Le grand argument de la plupart des réalistes, c’est, disons-nous, que, par le sens du toucher, nous constatons l’existence hors de nous de quelque chose qui nous résiste. Ce quelque chose, quel est-il dans sa nature intime ? Les réalistes répondent qu’on l’ignore. Il résiste, voilà tout ce que l’on en peut dire, et tout ce que l’on en sait. Ajoutons, si l’on veut, qu’il posséde des qualités qui sont de nature à provoquer en nous des sensations de couleur, d’odeur, etc., et même des sensations d’étendue ; — car on est assez disposé, en général, à reconnaître que l’étendue n’a de réalité que pour la représentation ; — mais il est impossible de songer à en préciser davantage la définition. Ce qui est essentiel et caractéristique, ce sur quoi l’on insiste surtout, c’est qu’il résiste.

Tout d’abord nous aurons une première réserve à formuler au sujet de cette théorie. Pourquoi, demanderons-nous, se fonde-t-on pour prouver l’existence objective des corps sur le phénomène sensible de la résistance, plutôt que sur tout autre phénomène du même ordre, la vision par exemple, ou l’audition ?

### ENTRÉES À TRAITER
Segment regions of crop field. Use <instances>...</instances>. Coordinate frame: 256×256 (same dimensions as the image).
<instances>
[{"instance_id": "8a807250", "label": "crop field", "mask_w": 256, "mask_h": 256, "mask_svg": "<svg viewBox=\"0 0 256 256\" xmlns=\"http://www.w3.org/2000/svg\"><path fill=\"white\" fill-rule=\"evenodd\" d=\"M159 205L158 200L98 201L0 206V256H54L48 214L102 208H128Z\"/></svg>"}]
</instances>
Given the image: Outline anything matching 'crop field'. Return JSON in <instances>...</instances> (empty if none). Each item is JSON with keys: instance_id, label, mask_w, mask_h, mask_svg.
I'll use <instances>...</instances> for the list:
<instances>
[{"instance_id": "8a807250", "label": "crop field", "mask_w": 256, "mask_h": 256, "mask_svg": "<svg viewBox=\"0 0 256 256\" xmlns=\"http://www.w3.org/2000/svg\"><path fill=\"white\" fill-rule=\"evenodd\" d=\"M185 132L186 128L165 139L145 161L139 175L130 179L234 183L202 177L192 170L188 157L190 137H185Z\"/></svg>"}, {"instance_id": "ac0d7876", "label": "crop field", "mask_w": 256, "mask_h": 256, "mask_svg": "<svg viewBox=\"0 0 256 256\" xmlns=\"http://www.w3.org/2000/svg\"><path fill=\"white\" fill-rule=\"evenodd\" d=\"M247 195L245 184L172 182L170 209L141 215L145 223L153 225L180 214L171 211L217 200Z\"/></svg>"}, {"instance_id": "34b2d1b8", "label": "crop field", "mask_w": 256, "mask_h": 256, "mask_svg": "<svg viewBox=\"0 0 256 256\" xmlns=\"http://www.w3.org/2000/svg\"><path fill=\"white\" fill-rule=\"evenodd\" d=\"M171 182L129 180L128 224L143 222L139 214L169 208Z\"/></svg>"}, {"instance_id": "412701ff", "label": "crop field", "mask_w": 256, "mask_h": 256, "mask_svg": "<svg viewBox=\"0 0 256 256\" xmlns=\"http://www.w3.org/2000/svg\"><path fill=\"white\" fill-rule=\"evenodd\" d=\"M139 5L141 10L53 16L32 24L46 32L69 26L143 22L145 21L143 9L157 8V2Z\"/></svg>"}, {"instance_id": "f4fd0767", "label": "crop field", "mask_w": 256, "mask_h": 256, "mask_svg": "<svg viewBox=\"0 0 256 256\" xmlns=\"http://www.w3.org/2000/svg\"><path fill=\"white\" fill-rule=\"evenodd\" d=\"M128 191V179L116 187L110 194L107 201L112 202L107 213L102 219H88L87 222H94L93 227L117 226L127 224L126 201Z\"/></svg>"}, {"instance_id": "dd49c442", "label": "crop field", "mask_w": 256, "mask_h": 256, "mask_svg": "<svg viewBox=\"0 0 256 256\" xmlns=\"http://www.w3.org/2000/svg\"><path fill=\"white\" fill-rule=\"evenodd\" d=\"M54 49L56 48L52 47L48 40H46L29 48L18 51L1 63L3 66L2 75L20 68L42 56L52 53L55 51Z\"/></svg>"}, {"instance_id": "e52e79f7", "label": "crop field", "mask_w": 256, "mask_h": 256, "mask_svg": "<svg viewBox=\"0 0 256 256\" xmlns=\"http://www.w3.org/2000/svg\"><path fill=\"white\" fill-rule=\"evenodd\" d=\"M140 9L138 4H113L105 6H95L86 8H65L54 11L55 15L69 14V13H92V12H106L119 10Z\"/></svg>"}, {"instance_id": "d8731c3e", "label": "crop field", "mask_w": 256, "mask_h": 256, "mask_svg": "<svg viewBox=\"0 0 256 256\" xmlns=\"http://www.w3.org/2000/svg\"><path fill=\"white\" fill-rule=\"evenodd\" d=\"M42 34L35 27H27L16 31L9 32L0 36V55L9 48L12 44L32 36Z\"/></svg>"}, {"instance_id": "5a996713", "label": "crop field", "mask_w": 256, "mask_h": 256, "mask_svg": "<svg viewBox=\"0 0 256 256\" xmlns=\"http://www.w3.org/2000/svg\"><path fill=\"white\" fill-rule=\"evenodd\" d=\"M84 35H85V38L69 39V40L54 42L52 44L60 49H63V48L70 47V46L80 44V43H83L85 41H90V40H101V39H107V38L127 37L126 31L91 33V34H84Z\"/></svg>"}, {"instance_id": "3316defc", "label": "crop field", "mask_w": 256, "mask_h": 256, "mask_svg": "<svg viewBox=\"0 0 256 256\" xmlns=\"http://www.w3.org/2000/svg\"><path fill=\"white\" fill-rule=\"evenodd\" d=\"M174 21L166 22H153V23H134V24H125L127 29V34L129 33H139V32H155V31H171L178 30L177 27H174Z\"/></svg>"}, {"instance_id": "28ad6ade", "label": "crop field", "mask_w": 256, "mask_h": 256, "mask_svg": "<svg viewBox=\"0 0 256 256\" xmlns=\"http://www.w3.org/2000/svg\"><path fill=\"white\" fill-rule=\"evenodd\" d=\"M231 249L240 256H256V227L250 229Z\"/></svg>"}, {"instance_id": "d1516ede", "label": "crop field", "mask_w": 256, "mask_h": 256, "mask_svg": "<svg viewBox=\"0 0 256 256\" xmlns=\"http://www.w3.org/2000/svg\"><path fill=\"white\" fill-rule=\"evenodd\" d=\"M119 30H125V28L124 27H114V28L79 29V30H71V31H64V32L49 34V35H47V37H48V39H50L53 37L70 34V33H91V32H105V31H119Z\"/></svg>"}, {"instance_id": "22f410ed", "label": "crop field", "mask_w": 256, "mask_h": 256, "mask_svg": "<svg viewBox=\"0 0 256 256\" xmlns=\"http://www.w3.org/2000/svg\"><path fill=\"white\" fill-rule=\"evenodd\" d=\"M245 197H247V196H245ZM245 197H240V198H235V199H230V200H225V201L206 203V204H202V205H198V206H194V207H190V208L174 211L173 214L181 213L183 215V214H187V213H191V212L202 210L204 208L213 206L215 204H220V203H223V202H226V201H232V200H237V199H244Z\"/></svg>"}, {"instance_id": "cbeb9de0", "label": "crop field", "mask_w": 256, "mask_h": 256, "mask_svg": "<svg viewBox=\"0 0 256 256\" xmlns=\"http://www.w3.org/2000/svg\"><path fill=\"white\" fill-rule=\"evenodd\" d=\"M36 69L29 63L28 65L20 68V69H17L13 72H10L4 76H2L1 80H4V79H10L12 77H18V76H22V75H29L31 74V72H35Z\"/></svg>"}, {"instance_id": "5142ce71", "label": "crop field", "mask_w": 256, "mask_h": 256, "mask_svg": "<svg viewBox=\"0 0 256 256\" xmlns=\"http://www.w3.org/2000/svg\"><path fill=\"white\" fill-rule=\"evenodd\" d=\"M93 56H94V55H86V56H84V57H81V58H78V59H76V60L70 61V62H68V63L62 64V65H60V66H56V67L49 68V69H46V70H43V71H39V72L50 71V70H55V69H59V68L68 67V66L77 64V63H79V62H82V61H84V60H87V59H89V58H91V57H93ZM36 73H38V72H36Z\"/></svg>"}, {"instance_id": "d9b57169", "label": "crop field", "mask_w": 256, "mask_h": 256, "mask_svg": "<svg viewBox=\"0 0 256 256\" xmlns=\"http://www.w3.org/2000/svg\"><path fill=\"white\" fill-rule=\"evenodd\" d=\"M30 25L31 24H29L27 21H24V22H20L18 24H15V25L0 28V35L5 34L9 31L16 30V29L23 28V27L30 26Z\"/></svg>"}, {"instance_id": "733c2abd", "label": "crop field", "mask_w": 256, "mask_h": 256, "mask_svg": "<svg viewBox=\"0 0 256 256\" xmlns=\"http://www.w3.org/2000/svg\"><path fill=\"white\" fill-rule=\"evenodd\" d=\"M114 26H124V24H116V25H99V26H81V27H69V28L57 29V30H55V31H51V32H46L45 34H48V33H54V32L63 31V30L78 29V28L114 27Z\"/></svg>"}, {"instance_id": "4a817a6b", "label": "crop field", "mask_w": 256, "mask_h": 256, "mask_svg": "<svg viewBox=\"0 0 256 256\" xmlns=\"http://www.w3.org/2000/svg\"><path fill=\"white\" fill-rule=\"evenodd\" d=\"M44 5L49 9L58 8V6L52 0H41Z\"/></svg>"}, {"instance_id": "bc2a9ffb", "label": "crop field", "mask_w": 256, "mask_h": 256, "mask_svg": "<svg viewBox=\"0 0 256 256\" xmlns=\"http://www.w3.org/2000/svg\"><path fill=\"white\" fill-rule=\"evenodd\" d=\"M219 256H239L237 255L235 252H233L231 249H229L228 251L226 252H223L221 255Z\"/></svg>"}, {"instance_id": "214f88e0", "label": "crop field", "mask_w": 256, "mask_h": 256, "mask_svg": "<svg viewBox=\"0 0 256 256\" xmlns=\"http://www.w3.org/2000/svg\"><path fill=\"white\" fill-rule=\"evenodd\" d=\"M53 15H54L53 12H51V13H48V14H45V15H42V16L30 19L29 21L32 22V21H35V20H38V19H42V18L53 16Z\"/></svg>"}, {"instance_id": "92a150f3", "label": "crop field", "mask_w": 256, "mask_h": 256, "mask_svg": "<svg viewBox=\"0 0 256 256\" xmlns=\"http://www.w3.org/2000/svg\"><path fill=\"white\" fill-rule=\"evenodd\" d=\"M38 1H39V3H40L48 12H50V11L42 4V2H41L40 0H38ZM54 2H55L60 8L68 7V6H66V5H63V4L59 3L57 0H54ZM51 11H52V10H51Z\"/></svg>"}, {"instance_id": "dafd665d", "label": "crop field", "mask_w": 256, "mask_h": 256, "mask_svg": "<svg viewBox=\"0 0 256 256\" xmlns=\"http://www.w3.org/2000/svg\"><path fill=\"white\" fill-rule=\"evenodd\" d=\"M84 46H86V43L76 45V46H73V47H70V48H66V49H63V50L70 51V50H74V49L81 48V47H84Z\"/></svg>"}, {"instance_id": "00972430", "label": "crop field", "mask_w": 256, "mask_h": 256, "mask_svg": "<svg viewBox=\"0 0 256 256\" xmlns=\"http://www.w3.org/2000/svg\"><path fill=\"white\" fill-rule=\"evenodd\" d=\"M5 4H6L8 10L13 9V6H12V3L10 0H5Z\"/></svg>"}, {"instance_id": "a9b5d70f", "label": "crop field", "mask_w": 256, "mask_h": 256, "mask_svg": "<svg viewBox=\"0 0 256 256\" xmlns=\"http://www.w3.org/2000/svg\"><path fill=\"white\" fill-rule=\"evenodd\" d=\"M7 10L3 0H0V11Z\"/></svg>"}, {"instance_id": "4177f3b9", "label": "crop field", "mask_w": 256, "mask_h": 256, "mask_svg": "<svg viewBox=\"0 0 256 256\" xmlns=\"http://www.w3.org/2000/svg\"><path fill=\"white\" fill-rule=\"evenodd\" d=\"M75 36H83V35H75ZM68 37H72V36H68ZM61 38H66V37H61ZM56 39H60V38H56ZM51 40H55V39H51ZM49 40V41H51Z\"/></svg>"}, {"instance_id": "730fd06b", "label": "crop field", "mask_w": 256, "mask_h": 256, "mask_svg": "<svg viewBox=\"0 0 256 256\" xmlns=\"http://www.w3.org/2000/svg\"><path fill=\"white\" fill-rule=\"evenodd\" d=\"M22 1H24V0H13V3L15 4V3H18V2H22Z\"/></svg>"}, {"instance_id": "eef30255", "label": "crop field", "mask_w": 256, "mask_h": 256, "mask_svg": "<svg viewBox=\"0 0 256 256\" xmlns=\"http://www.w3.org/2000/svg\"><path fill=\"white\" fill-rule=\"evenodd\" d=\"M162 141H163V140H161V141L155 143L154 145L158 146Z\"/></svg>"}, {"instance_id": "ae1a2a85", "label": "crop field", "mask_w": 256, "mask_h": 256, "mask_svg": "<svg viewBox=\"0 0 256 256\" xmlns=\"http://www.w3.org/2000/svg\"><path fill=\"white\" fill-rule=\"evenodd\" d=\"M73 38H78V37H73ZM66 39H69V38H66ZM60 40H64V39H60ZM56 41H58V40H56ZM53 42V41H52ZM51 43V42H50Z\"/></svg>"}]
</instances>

### CONSIGNE DONNÉE 1
Pouvez-vous recopier l'extrait sur les réalistes en partant de « Tout d’abord nous » et en continuant jusqu'à « exemple, ou l’audition ? » ?
### CONSIGNE DONNÉE 2
Combien de lignes des entrées contiennent le mot « image » ? Donnez uniquement le nombre.

### RÉPONSE CORRECTE 1
Tout d’abord nous aurons une première réserve à formuler au sujet de cette théorie. Pourquoi, demanderons-nous, se fonde-t-on pour prouver l’existence objective des corps sur le phénomène sensible de la résistance, plutôt que sur tout autre phénomène du même ordre, la vision par exemple, ou l’audition ?

### RÉPONSE CORRECTE 2
2